ETA this is the bad advice bit :
(as in, any friends who board there who might like a friend’s horse there too
hey, it’s your stall for 30 days if you have to pay for it). No other horse should be going in your stall for that month. They don’t get it both ways"

If you choose to pay for 30 days but choose to leave. , no the stall , no you cannot do this.
"

ETA this is the bad advice bit :

quote: (as in, any friends who board there who might like a friend’s horse there too
hey, it’s your stall for 30 days if you have to pay for it). No other horse should be going in your stall for that month. They don’t get it both ways"

If you pay for 30 days but choose to leave before then , no,you cannot allow other friends to use the stall or prevent the barn owner from filling the stall.

[QUOTE=snowrider;8988430]
People create drama on this board that doesn’t exist in real life. I have never, in my 35 years of riding, heard of a horse being harmed after someone gave notice. Yes there are crazies out there but it’s not every single barn like coth would have you believe.[/QUOTE]

The crazy doesn’t necessarily come out as harm to the horse. Even so, I agree it isn’t all barns. It isn’t even most barns. But it’s also not some tiny percentage of barns. Craziness happens.

And in the case of this particular thread, the OP started out by saying the BO is prone to temper tantrums. I’m sure that’s coloring some peoples’ advice in this case.

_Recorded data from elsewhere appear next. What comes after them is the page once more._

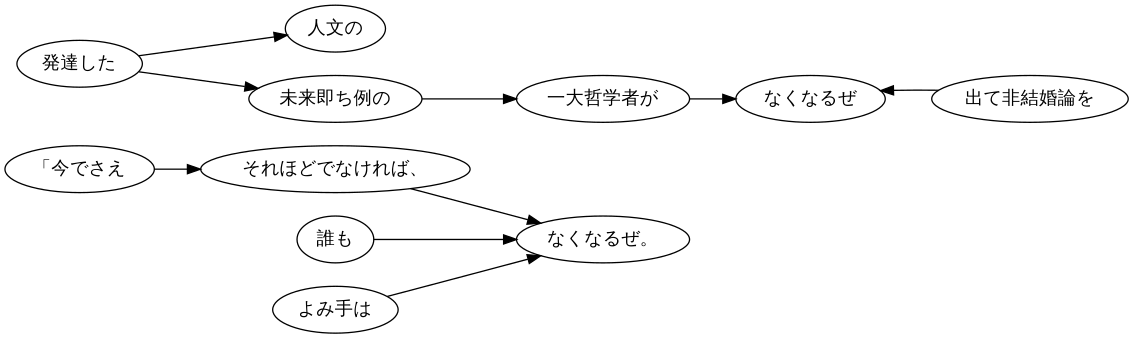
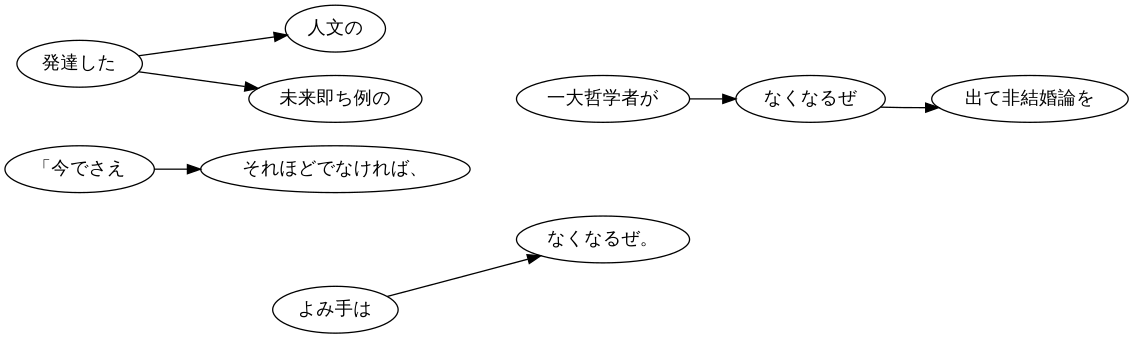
  digraph {
    rankdir=LR
    n1 [label="「今でさえ"]
    n2 [label="それほどでなければ、"]
    n3 [label="なくなるぜ。"]
    n4 [label="人文の"]
    n5 [label="発達した"]
    n6 [label="未来即ち例の"]
    n7 [label="一大哲学者が"]
    n8 [label="なくなるぜ"]
    n9 [label="出て非結婚論を"]
-   n10 [label="誰も"]
    n11 [label="よみ手は"]
    n1 -> n2
-   n2 -> n3
    n5 -> n4
    n5 -> n6
-   n6 -> n7
    n7 -> n8
-   n9 -> n8
-   n10 -> n3
+   n8 -> n9
    n11 -> n3
  }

It’s not just generic COTH overreaction (and I agree that’s a thing, too, and I’ve fallen into it my fair share of times). The OP is saying her barn owner does not act like an adult. Even if the barn owner wouldn’t hurt the OP’s horse (and it doesn’t sound like that’s a concern in this case, really), if they are as touchy as the OP says, the 30 days will be miserable for the OP. Especially if the OP tells the truth and lets the BO know that it’s the BO’s personality/temper tantrums that are contributing to her leaving.

It’s really great for people to say the OP should tell the truth and stick it out for the good of the industry, but since the people recommending that aren’t the ones who would have to deal with the BO’s reaction to that


No one needs to make themselves a deliberate target for bad behavior just to prove a point about the industry in general.

I can honestly say that no one over the age of 6 has ever had a “temper tantrum” around me for more than 30 seconds. The OP can walk away, she can tell the BO to shut up and grow up or she can eat $500-800 I guess to avoid some minor awkwardness that may or may not actually happen. No way I’d gift that to someone! That is my money and you don’t get it for being petulant.